# [Dataset content]
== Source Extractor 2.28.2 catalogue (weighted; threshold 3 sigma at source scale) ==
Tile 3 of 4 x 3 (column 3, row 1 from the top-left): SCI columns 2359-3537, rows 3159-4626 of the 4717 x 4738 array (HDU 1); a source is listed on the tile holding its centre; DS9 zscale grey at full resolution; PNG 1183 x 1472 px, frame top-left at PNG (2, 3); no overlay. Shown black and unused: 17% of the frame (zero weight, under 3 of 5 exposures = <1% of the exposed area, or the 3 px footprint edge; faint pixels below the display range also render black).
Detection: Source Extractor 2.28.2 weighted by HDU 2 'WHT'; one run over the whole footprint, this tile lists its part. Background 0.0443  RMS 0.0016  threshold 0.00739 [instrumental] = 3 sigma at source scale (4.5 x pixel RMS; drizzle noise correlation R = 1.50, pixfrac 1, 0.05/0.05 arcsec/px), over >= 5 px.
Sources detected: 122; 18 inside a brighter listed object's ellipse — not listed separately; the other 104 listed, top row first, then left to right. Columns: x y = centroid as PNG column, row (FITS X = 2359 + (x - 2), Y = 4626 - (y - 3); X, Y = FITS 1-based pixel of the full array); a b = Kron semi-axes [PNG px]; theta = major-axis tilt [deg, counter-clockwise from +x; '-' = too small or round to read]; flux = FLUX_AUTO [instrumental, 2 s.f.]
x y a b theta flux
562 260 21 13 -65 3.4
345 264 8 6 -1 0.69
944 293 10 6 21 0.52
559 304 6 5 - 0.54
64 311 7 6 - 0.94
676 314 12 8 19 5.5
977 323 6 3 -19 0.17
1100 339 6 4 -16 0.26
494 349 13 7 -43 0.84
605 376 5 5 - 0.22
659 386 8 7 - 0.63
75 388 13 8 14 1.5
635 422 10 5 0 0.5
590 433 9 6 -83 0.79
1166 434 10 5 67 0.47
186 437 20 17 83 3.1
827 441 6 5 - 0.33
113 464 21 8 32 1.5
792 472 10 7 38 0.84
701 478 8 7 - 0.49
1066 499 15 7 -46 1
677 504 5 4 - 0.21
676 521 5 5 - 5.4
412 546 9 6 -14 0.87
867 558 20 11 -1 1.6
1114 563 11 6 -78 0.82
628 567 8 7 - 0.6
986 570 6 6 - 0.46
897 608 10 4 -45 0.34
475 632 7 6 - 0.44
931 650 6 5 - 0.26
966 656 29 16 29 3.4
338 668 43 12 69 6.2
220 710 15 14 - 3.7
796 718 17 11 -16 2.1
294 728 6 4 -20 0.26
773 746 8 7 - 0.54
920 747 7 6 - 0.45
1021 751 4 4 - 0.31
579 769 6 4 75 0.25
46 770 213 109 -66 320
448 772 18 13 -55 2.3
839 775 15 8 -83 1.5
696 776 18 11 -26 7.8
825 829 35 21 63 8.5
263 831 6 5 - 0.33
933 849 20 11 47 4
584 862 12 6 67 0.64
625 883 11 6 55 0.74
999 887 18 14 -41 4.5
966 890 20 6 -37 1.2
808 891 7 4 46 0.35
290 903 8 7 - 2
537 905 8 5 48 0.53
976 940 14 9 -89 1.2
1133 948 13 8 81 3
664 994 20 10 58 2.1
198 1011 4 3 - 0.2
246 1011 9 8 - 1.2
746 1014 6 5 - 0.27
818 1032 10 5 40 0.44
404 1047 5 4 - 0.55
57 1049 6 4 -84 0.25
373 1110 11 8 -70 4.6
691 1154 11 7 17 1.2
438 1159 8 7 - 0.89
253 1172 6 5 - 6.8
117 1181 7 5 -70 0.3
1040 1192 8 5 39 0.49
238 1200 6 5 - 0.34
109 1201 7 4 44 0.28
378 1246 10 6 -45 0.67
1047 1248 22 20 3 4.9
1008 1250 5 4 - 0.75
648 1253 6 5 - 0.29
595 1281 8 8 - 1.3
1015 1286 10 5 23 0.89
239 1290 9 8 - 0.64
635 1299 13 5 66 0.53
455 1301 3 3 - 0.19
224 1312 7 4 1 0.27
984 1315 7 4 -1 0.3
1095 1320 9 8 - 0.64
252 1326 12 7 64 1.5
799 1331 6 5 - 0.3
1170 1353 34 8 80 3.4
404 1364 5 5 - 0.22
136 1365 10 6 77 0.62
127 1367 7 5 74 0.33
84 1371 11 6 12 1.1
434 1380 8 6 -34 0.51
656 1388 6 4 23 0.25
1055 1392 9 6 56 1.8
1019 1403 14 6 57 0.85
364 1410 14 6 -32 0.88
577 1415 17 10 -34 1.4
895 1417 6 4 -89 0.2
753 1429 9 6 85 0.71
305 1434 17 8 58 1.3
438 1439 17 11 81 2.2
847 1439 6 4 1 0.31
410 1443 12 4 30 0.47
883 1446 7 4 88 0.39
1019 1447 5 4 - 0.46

# [The request]
Convert the lines above, from the first one through the one holding "Detection: Source Extractor" (both included), into a Markdown table with columns named Row and Text. Number each row, and leave out any blank lines.

# [The output]
| Row | Text |
|---|---|
| 1 | == Source Extractor 2.28.2 catalogue (weighted; threshold 3 sigma at source scale) == |
| 2 | Tile 3 of 4 x 3 (column 3, row 1 from the top-left): SCI columns 2359-3537, rows 3159-4626 of the 4717 x 4738 array (HDU 1); a source is listed on the tile holding its centre; DS9 zscale grey at full resolution; PNG 1183 x 1472 px, frame top-left at PNG (2, 3); no overlay. Shown black and unused: 17% of the frame (zero weight, under 3 of 5 exposures = <1% of the exposed area, or the 3 px footprint edge; faint pixels below the display range also render black). |
| 3 | Detection: Source Extractor 2.28.2 weighted by HDU 2 'WHT'; one run over the whole footprint, this tile lists its part. Background 0.0443  RMS 0.0016  threshold 0.00739 [instrumental] = 3 sigma at source scale (4.5 x pixel RMS; drizzle noise correlation R = 1.50, pixfrac 1, 0.05/0.05 arcsec/px), over >= 5 px. |